**PROBLEM DESCRIPTION**
Once you find the line with "specification version. The" in the entries below, return exactly every line from it through the line with "Additional field are".

---------------

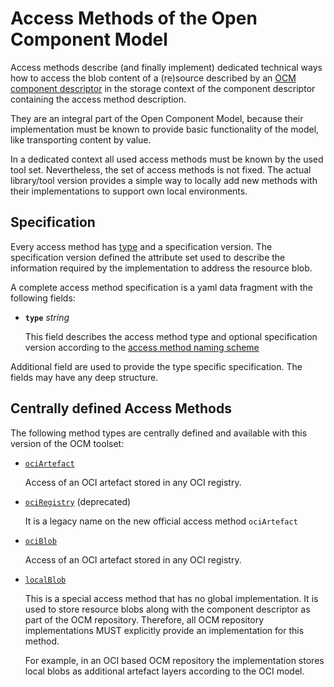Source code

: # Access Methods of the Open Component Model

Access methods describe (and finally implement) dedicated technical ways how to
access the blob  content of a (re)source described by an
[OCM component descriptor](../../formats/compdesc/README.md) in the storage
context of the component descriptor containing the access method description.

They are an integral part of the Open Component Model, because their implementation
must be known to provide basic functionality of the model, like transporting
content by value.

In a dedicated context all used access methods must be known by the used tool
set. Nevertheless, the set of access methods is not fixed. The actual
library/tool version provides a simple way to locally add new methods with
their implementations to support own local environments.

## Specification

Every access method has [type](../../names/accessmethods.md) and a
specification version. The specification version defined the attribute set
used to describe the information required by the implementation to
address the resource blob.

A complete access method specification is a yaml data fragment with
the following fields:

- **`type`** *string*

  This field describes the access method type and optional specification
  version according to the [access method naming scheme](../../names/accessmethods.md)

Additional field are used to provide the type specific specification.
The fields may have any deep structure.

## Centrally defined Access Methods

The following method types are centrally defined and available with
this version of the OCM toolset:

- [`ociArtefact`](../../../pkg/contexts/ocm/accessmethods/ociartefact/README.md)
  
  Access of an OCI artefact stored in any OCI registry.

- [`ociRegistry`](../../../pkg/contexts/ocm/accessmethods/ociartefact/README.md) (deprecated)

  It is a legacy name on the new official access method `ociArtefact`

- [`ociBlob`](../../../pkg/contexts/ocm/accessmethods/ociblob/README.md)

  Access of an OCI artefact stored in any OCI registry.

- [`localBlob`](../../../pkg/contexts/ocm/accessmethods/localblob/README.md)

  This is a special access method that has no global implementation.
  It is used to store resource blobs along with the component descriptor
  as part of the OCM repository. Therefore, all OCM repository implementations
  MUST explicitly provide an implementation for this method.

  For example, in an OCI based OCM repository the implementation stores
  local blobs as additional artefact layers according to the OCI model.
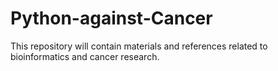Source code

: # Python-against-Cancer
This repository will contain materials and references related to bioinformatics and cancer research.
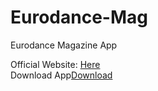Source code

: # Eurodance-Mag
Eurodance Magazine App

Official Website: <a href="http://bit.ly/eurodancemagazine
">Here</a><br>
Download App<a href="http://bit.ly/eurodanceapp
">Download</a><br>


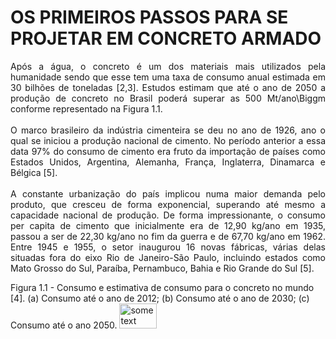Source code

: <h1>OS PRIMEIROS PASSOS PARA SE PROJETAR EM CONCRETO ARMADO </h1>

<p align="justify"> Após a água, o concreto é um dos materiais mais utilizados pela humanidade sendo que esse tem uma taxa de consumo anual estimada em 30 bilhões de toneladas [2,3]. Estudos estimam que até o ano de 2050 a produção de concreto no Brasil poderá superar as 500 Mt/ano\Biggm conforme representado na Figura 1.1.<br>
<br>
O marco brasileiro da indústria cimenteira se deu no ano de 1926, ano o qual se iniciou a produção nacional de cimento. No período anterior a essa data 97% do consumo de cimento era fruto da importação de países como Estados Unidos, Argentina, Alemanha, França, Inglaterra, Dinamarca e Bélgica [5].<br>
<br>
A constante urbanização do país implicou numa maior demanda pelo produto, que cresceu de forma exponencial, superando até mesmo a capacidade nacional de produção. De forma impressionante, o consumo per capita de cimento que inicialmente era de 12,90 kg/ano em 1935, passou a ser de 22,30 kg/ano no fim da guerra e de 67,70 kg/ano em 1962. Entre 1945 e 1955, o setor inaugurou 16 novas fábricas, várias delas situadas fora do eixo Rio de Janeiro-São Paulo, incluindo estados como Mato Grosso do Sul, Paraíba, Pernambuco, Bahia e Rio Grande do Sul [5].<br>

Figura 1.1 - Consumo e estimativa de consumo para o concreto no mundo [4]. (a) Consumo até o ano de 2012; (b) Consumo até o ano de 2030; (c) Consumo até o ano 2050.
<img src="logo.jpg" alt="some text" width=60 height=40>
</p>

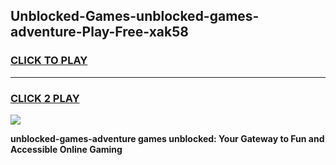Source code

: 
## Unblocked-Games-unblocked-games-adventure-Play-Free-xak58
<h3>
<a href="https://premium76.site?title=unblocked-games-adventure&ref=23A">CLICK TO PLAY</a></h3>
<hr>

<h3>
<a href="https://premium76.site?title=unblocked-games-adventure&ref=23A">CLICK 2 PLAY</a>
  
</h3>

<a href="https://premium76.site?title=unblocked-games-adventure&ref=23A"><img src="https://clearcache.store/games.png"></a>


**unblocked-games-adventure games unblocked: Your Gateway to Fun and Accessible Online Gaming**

---------------

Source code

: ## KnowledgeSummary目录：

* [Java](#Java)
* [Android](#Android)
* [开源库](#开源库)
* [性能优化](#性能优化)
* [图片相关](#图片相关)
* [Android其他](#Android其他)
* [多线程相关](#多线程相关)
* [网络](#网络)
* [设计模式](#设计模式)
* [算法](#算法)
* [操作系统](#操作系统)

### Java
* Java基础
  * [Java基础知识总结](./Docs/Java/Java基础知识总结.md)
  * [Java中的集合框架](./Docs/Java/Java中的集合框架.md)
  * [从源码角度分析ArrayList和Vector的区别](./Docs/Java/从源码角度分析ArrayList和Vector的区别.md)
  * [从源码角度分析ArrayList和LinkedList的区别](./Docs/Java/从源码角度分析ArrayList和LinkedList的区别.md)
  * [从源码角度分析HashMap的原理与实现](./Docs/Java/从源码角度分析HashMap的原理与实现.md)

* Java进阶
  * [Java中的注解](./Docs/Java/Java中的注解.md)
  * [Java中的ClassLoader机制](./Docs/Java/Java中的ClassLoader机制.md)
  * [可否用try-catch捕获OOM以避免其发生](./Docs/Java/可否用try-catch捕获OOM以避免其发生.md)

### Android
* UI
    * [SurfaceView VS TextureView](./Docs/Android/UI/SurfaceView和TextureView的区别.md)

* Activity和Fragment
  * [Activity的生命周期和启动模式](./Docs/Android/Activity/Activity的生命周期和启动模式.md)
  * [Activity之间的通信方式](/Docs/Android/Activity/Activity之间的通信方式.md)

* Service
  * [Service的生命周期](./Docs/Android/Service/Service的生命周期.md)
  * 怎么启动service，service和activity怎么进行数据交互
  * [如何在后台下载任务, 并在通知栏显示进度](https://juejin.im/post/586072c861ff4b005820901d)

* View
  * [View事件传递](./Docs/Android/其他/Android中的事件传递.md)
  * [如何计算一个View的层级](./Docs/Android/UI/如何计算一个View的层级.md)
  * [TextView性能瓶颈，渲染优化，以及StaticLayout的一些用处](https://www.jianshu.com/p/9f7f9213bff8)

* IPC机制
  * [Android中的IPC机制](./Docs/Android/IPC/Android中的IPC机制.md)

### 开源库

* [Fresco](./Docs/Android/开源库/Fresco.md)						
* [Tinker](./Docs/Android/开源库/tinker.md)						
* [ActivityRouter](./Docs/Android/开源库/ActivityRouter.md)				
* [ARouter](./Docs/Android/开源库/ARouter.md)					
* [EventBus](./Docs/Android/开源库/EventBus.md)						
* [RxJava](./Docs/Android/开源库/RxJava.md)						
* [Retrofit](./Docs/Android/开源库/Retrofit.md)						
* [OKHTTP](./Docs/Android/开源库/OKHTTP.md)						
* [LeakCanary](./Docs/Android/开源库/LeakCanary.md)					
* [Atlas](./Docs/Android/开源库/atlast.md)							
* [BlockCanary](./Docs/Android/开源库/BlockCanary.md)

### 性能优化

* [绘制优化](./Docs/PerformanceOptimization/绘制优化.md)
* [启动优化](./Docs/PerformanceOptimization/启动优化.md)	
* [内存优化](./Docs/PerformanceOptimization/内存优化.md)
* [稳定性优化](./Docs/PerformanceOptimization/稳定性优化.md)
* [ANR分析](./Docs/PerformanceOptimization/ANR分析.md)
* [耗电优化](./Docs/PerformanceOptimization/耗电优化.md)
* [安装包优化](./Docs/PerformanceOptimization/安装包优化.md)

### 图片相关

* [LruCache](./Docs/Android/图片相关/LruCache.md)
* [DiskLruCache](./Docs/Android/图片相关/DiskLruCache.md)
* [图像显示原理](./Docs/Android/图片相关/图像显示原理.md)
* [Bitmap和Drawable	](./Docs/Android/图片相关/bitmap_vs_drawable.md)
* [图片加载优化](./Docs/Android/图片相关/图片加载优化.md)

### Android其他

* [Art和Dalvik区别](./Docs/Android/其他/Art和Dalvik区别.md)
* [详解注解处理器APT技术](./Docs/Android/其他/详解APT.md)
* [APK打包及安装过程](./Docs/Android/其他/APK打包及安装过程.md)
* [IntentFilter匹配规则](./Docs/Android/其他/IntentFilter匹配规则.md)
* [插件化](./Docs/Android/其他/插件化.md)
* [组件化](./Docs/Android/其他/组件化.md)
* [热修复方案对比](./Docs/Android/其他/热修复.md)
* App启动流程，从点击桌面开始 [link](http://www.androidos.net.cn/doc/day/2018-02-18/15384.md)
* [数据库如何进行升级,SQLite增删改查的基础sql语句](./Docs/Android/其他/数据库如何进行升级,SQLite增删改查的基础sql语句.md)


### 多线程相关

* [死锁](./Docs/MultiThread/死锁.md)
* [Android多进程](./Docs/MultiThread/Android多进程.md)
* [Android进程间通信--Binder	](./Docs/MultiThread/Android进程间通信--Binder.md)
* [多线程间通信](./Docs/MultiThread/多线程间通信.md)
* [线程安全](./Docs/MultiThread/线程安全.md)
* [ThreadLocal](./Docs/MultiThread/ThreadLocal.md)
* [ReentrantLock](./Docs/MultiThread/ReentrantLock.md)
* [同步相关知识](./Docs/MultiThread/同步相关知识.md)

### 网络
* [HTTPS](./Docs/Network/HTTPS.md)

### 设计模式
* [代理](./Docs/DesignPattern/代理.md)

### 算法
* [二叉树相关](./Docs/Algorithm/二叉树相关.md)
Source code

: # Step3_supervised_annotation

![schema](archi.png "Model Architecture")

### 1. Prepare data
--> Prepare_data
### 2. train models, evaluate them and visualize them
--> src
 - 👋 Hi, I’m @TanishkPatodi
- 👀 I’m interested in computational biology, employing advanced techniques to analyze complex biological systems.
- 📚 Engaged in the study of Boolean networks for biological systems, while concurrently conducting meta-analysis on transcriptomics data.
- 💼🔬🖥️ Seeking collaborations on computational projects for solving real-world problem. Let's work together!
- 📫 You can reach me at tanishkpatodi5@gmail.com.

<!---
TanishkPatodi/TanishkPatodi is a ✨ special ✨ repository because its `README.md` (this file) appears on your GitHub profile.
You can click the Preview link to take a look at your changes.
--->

---------------

**TASK SOLUTION**
specification version. The specification version defined the attribute set
used to describe the information required by the implementation to
address the resource blob.

A complete access method specification is a yaml data fragment with
the following fields:

- **`type`** *string*

  This field describes the access method type and optional specification
  version according to the [access method naming scheme](../../names/accessmethods.md)

Additional field are used to provide the type specific specification.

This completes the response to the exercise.